The Alleghenian Orogeny
• During late Paleozoic time the ancient Iapetus
Ocean (also called Proto-Atlantic Ocean)
continued to vanish as the North America
continent (Laurentia) collided with Africa (which
was part of a larger collection of continents called
Gondwanaland).
• As the continents collided, the rock material
trapped in-between was crushed and forced
upward into a great mountain range, probably
similar in size and character of the modern Alps.
• With nowhere to go, rocks along the eastern
margin of the North American continent were
shoved far inland (the same occurred in the
opposite direction along the margin of the African
continent, forming the Atlas Mountains of Morocco
and the western Sahara).
The Alleghenian Orogeny
• As the two continents collided, large belts of rock
bounded by thrust faults piled one on top another,
shortening of the crust along the eastern edge of
North America in the North Carolina and
Tennessee region by as much as 200 miles.
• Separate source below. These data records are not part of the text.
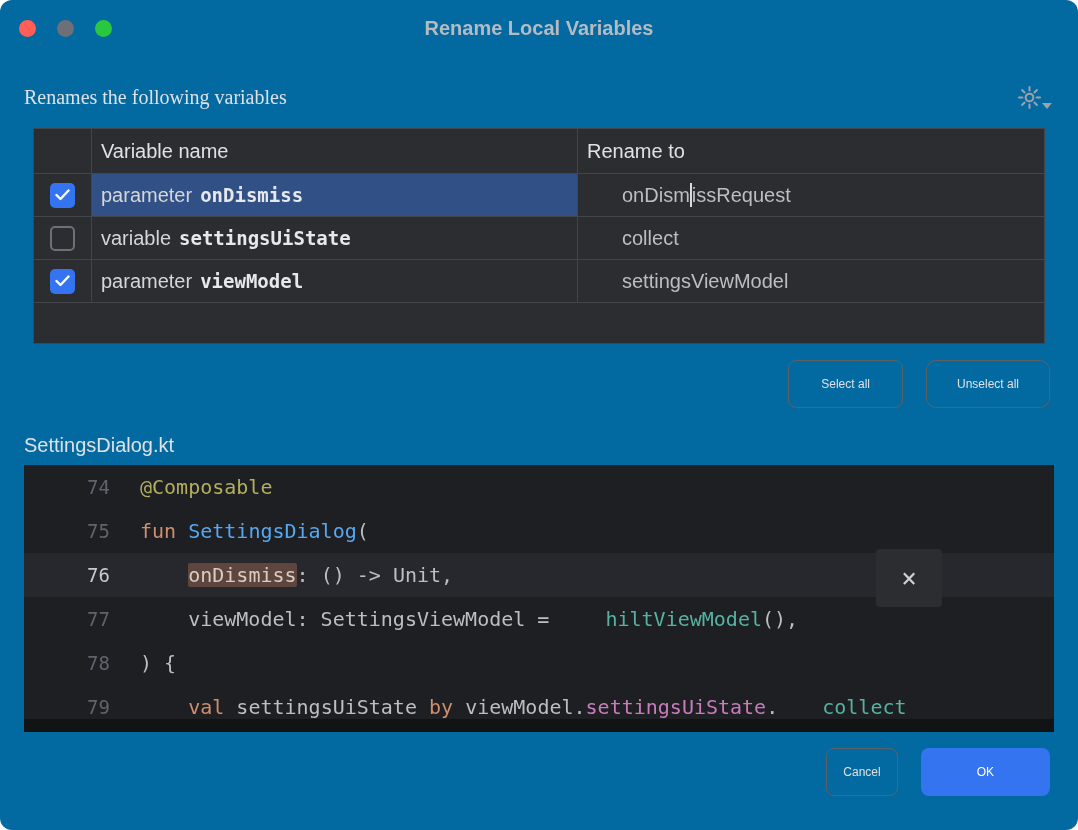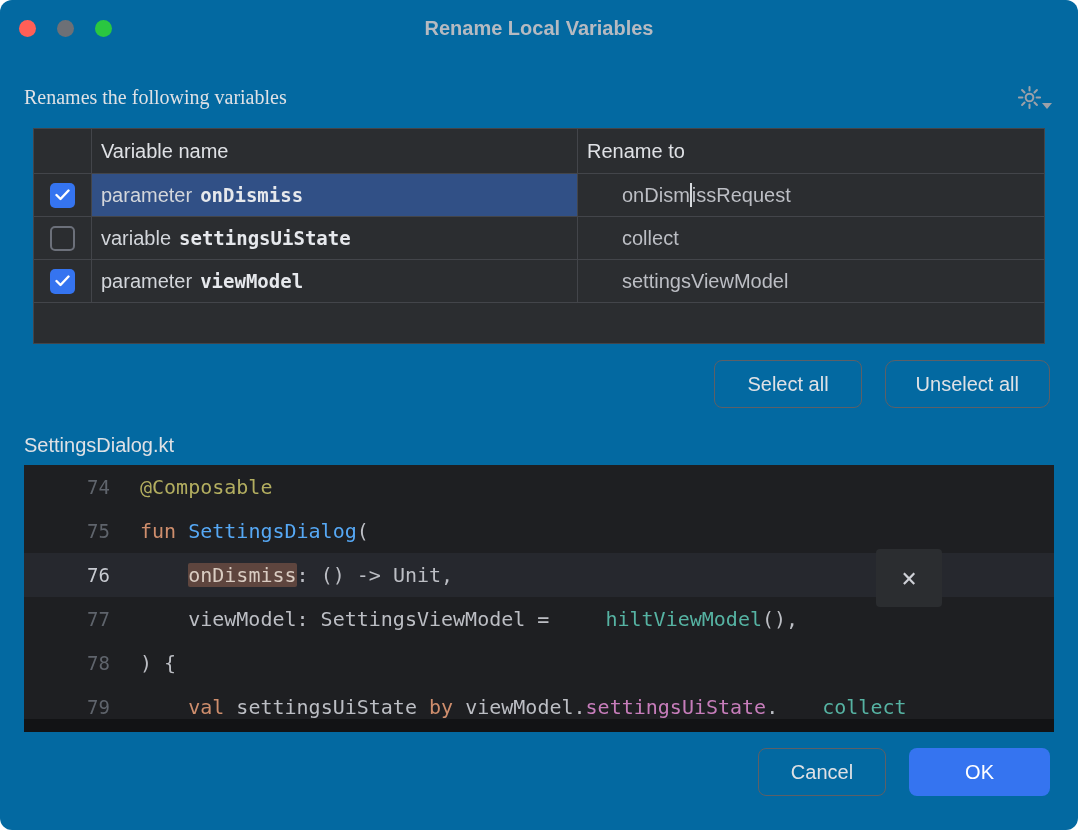--- a/index.html
+++ b/index.html
@@ -34,21 +34,21 @@
   .name-cell .vname{font-family:"DejaVu Sans Mono",monospace;font-weight:bold;font-size:19px;color:#e6e8ec;}
   .name-cell.selected{background:#315086;}
   .rename-cell{color:#bcbec4;padding-left:44px;}
   .checkbox{width:25px;height:25px;border-radius:5px;box-sizing:border-box;display:flex;align-items:center;justify-content:center;cursor:pointer;}
   .checkbox.checked{background:#3574f0;}
   .checkbox.unchecked{background:transparent;border:2px solid #6c707a;}
   .caret-bar{display:inline-block;width:2px;height:24px;background:#d7dade;vertical-align:middle;margin:0 0px;}
 
   
   .sel-btn-row{display:flex;justify-content:flex-end;gap:23px;margin:16px 28px 0 24px;}
-  .btn{height:48px;border-radius:8px;border:1px solid #5d6067;background:transparent;color:#dfe1e5;font-size:20px;font-family:"Liberation Sans",sans-serif;display:flex;align-items:center;justify-content:center;cursor:pointer;box-sizing:border-box;}
+  .btn{height:48px;border-radius:8px;border:1px solid #5d6067;background:transparent;color:#dfe1e5;font-size:12px;font-family:"Liberation Sans",sans-serif;display:flex;align-items:center;justify-content:center;cursor:pointer;box-sizing:border-box;}
   .btn.select-all{padding:0 32px;}
   .btn.unselect-all{padding:0 30px;border-radius:10px;}
 
   
   .file-label{margin:26px 24px 8px 24px;font-size:20px;color:#dfe1e5;}
 
   
   .editor{position:relative;margin:0 24px;height:267px;background:#1e1f22;overflow:hidden;font-family:"DejaVu Sans Mono",monospace;font-size:20px;}
   .code-line{display:flex;height:44px;line-height:44px;white-space:pre;}
   .code-line.current{background:#26282e;}
@@ -61,21 +61,21 @@
   .tok-pl{color:#bcbec4;}
   .tok-call{color:#56b3a3;margin-left:44px;}
   .tok-prop{color:#c77dbb;}
   .tok-hl{color:#d9ccc2;background:#5e453e;border-radius:2px;}
   .search-close{position:absolute;top:84px;right:112px;width:66px;height:58px;background:#2b2d30;border-radius:4px;display:flex;align-items:center;justify-content:center;cursor:pointer;}
   .search-close span{font-size:26px;color:#ced0d6;line-height:1;}
   .hscrollbar{position:absolute;left:0;right:0;bottom:0;height:13px;background:#121315;}
 
   
   .footer{display:flex;justify-content:flex-end;gap:23px;margin:16px 28px 0 24px;}
-  .btn.cancel{padding:0 32px;margin-left:20px;}
+  .btn.cancel{padding:0 16px;margin-left:20px;}
   .btn.ok{padding:12px 56px;background:#3574f0;border:none;color:#ffffff;}
 </style>
 </head>
 <body>
 
 <div class="window">
 
   <div class="titlebar">
     <div class="traffic">
       <div class="dot red"></div>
• The relative amount of deformation gradually
diminishes northward.
• The fold belt extends northward through
Pennsylvania and gradually peters in the vicinity of
the New York border.
• The Kittatinny Mountains in northwestern New
Jersey mark the northeastern-most extension of
the high ridges of the Valley and Ridge Province.
Aftermath
• A great unconformity beneath the Triassic
sedimentary rocks of the Newark Basin
series represents an extensive period of
erosion of uplifted rocks and sediments
during and after the Alleghenian Orogeny.
• In the New York Bight region, this
unconformable surface is flooded beneath
the lower Hudson River below the
Palisades, and in New Jersey it is covered
by younger sediments of the Coastal Plain.